On Tuesday, the council approved yearly assessments for all of the city’s 33 LMDs including Union Ranch. The Union Ranch assessment reflected only a partial year of the park being available to residents since it isn’t expected to be completed until early 2013. It also covers all other common landscaping plus a segment of the Tidewater Bikeway that runs through the subdivision.

The Union Ranch residents spent more than two hours at Tuesday’s meeting re-emphasizing points they have made at earlier meetings. Those points include:

• The Union Ranch LMD under Proposition 218 is unconstitutional.

The city’s response: Legal counsel has determined that the LMD - as well as all others in the city - do pass constitutional muster and do not have the flaws the Union Ranch residents point to in several instances where several LMDs elsewhere in California were ruled unconstitutional.

• That they receive no special benefits to justify the LMD.

The city’s response: The LMD maintains a neighborhood park that primarily will be used by neighborhood residents, street lighting that primarily benefits neighborhood residents, and common landscaping that enhances the value of the neighborhood.

• The  costs associated with the LMD are incorrect or inflated plus there is no maintenance history to base the Union Ranch charges on since the park isn’t even completed let alone being maintained.
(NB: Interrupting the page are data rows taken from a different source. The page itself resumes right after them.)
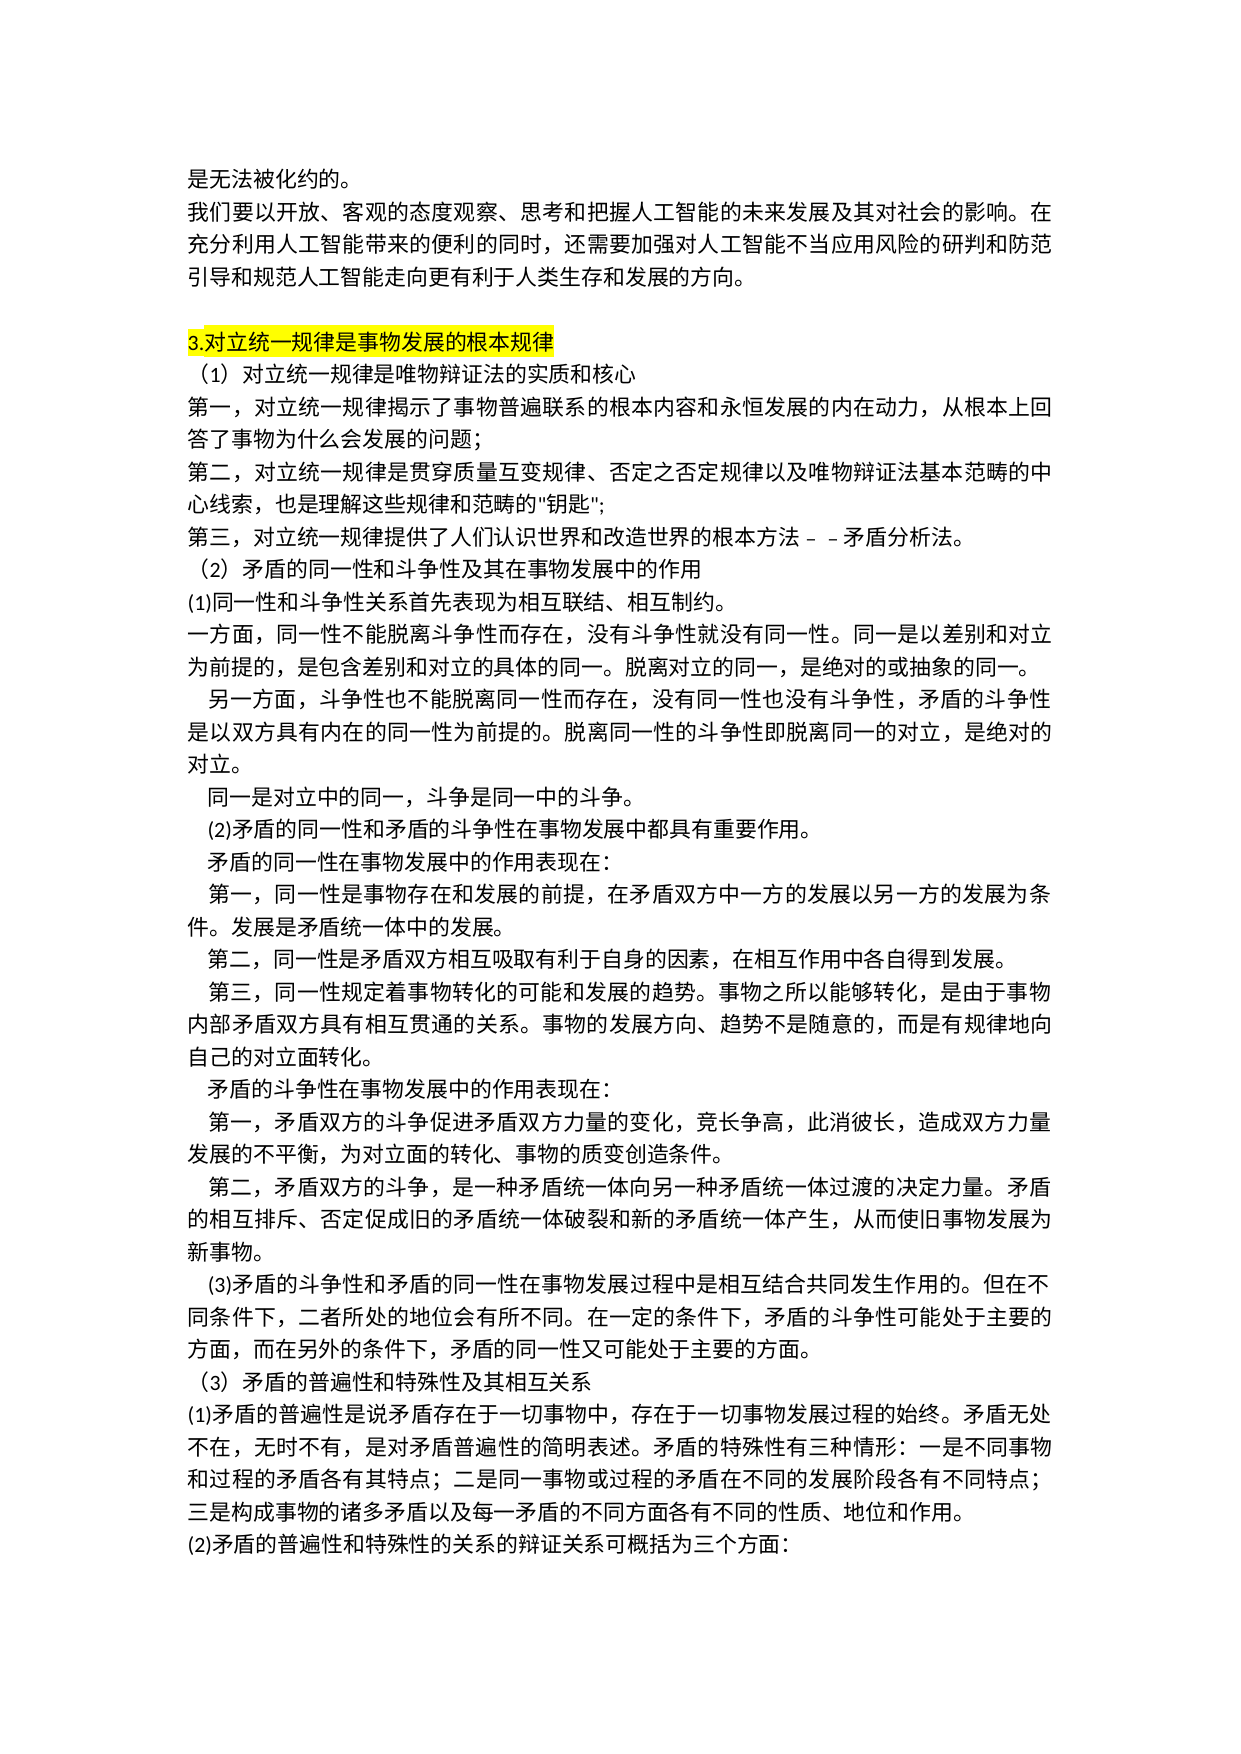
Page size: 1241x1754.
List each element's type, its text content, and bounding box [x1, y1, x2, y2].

text 矛盾的斗争性在事物发展中的作用表现在： [187, 1072, 1053, 1104]
text 同一是对立中的同一，斗争是同一中的斗争。 [187, 779, 1053, 812]
text 另一方面，斗争性也不能脱离同一性而存在，没有同一性也没有斗争性，矛盾的斗争性是以双方具有内在的同一性为前提的。脱离同一性的斗争性即脱离同一的对立，是绝对的对立。 [187, 682, 1053, 779]
text 第一，同一性是事物存在和发展的前提，在矛盾双方中一方的发展以另一方的发展为条件。发展是矛盾统一体中的发展。 [187, 877, 1053, 942]
text （3）矛盾的普遍性和特殊性及其相互关系 [187, 1364, 1053, 1397]
text (2)矛盾的普遍性和特殊性的关系的辩证关系可概括为三个方面： [187, 1527, 1053, 1559]
text (2)矛盾的同一性和矛盾的斗争性在事物发展中都具有重要作用。 [187, 812, 1053, 844]
text 矛盾的同一性在事物发展中的作用表现在： [187, 844, 1053, 877]
text (1)矛盾的普遍性是说矛盾存在于一切事物中，存在于一切事物发展过程的始终。矛盾无处不在，无时不有，是对矛盾普遍性的简明表述。矛盾的特殊性有三种情形：一是不同事物和过程的矛盾各有其特点；二是同一事物或过程的矛盾在不同的发展阶段各有不同特点；三是构成事物的诸多矛盾以及每一矛盾的不同方面各有不同的性质、地位和作用。 [187, 1397, 1053, 1527]
text 第二，同一性是矛盾双方相互吸取有利于自身的因素，在相互作用中各自得到发展。 [187, 942, 1053, 974]
text 我们要以开放、客观的态度观察、思考和把握人工智能的未来发展及其对社会的影响。在充分利用人工智能带来的便利的同时，还需要加强对人工智能不当应用风险的研判和防范，引导和规范人工智能走向更有利于人类生存和发展的方向。 [187, 194, 1053, 292]
text 3.对立统一规律是事物发展的根本规律 [187, 324, 1053, 357]
text 第三，对立统一规律提供了人们认识世界和改造世界的根本方法﹣﹣矛盾分析法。 [187, 519, 1053, 552]
text (3)矛盾的斗争性和矛盾的同一性在事物发展过程中是相互结合共同发生作用的。但在不同条件下，二者所处的地位会有所不同。在一定的条件下，矛盾的斗争性可能处于主要的方面，而在另外的条件下，矛盾的同一性又可能处于主要的方面。 [187, 1267, 1053, 1364]
text 第一，对立统一规律揭示了事物普遍联系的根本内容和永恒发展的内在动力，从根本上回答了事物为什么会发展的问题； [187, 389, 1053, 454]
text （2）矛盾的同一性和斗争性及其在事物发展中的作用 [187, 552, 1053, 584]
text 第一，矛盾双方的斗争促进矛盾双方力量的变化，竞长争高，此消彼长，造成双方力量发展的不平衡，为对立面的转化、事物的质变创造条件。 [187, 1104, 1053, 1169]
text 一方面，同一性不能脱离斗争性而存在，没有斗争性就没有同一性。同一是以差别和对立为前提的，是包含差别和对立的具体的同一。脱离对立的同一，是绝对的或抽象的同一。 [187, 617, 1053, 682]
text 第二，对立统一规律是贯穿质量互变规律、否定之否定规律以及唯物辩证法基本范畴的中心线索，也是理解这些规律和范畴的"钥匙"; [187, 454, 1053, 519]
text （1）对立统一规律是唯物辩证法的实质和核心 [187, 357, 1053, 389]
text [187, 162, 1053, 194]
text 第二，矛盾双方的斗争，是一种矛盾统一体向另一种矛盾统一体过渡的决定力量。矛盾的相互排斥、否定促成旧的矛盾统一体破裂和新的矛盾统一体产生，从而使旧事物发展为新事物。 [187, 1169, 1053, 1267]
text 第三，同一性规定着事物转化的可能和发展的趋势。事物之所以能够转化，是由于事物内部矛盾双方具有相互贯通的关系。事物的发展方向、趋势不是随意的，而是有规律地向自己的对立面转化。 [187, 974, 1053, 1072]
text (1)同一性和斗争性关系首先表现为相互联结、相互制约。 [187, 584, 1053, 617]
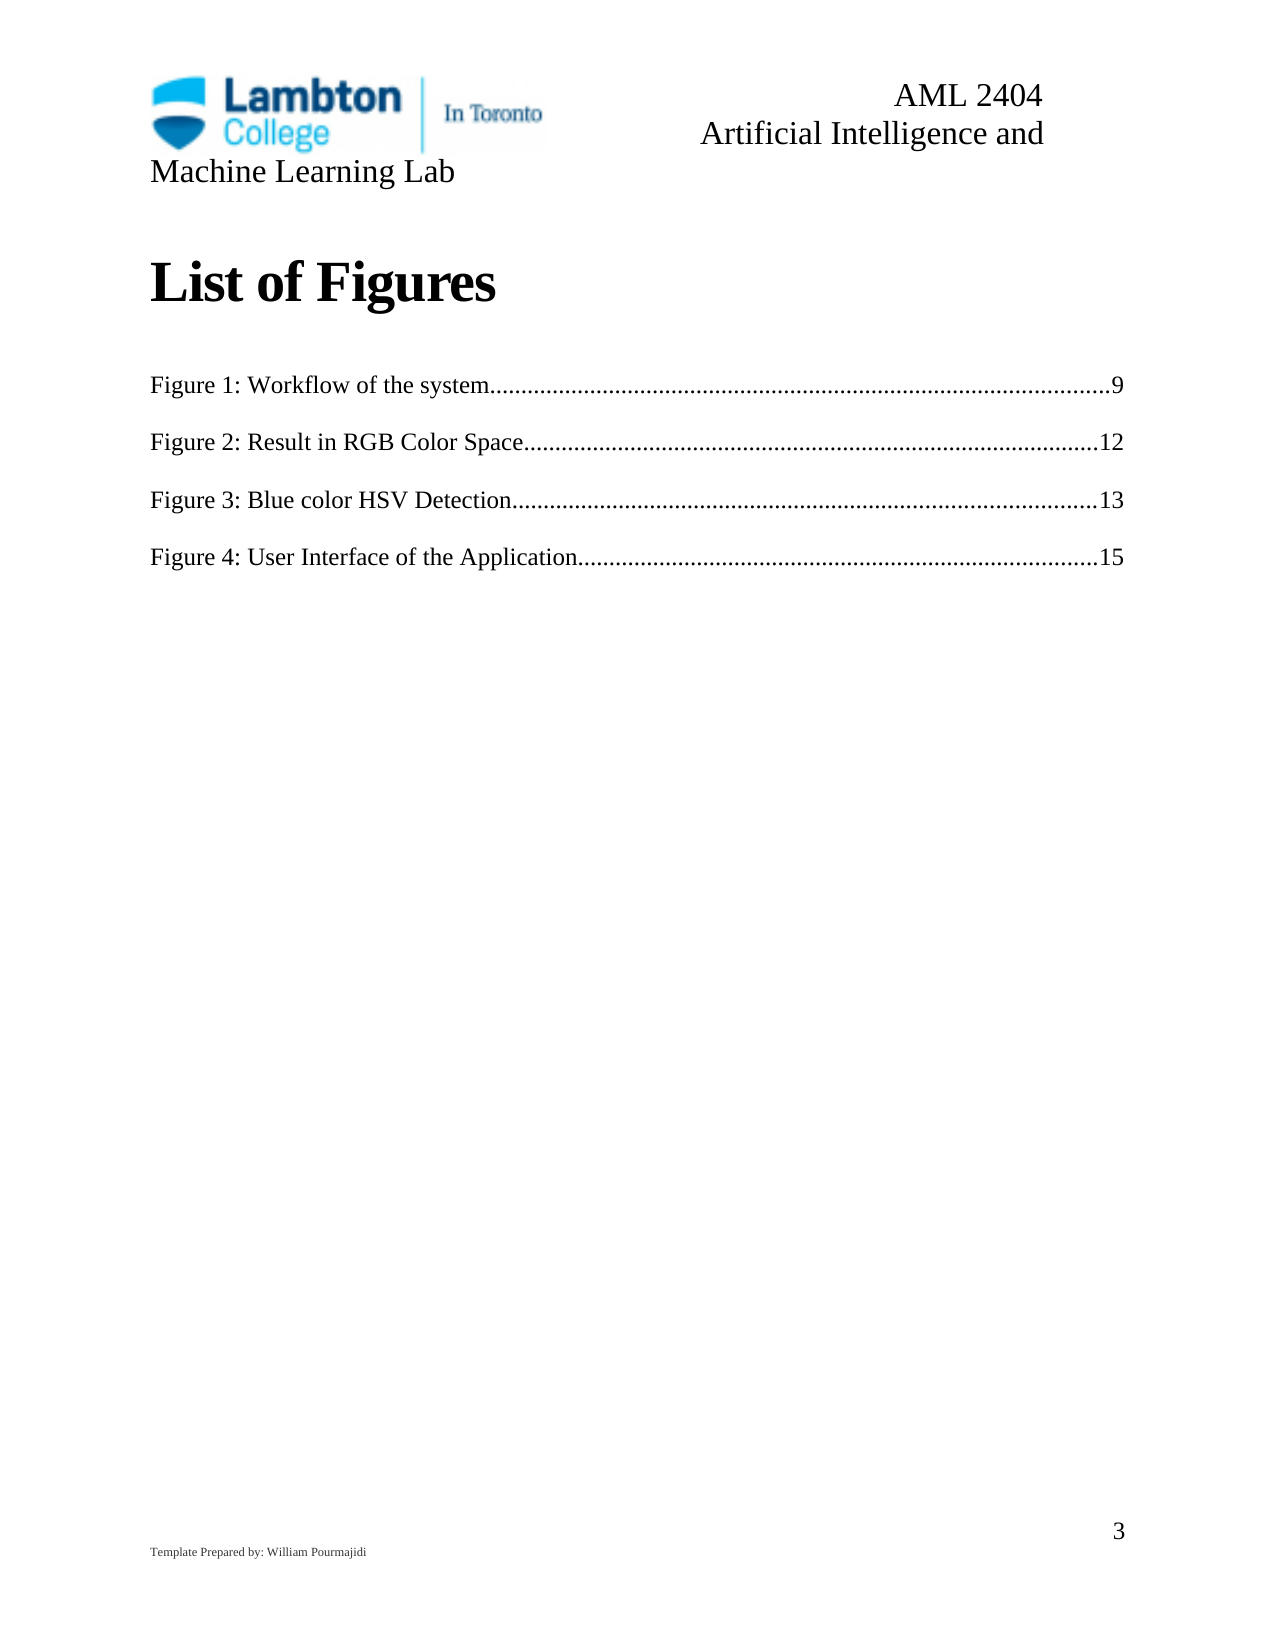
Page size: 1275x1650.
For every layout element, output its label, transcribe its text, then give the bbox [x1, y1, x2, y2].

text Figure 3: Blue color HSV Detection 13 [150, 485, 1125, 514]
picture [150, 75, 547, 157]
text Figure 1: Workflow of the system 9 [150, 370, 1125, 399]
title List of Figures [150, 246, 1125, 313]
text Figure 2: Result in RGB Color Space 12 [150, 427, 1125, 456]
text Figure 4: User Interface of the Application 15 [150, 542, 1125, 571]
The city’s response: The annual cost was used by gleaning information from a similar LMD that includes street lighting and bikeway maintenance  - the Tesoro LMD. Adjustments, if necessary, would be made in subsequent years if charges proves  too high.

• The election forming the district was unfair.

The city’s response: The election - as required by the developers’ agreement with the builders - was conducted as required by law. Since it is essentially a parcel tax each property owner regardless of parcel size has an equal assessment and an equal vote for each parcel they own within the LMD under state law. Since the developer held the majority of the parcels and was the only one that apparently voted “yes” the LMD was legally approved.

Some homeowners said they did not see a disclosure statement when they were buying their home regarding an LMD being formed. The document, though, must be signed before escrow can be completed. And those his who do remember seeing it noted that it incorrectly estimated the annual charge. In addition the ability to buy a home when assessed by a lender requires that they determine whether the buyer can handle all monthly housing costs including the mortgage, insurance, property taxes, special taxes such as Mello-Roos for schools, and LMD fees.

Several residents hinted at possible legal action but there is nothing indicating that will happen.

Builders delay action on policy proposal to avoid repeat of Union Ranch

It won’t, though, be the end of the LMD debate.

In the next month or so the council will review a proposed policy that basically requires the landscape maintenance district to be in place prior to the issuance of the first building permit. That means the developer has to set up the LMD and then cast all of their votes - one per lot - to approve the assessment mechanism. The LMD would then be in place before homes enter escrow.

At the same time they may require the park be constructed and ready to use before the issuance of a permit for the first production home that is not a model home.

That’s the recommendation of staff. Two other options the council could consider is requiring the park to be completed before the issuance of any house permit including the model homes. Another is to allow the builder to receive 10 percent of the building permits before the park must be completed.

And in cases where the park is in a future phase of a development, it still must be built first and a road to access it put in place from the portion where homes are initially being built.

The council postponed action on the proposal after the Building Industry Association of the Delta asked for more time to review it.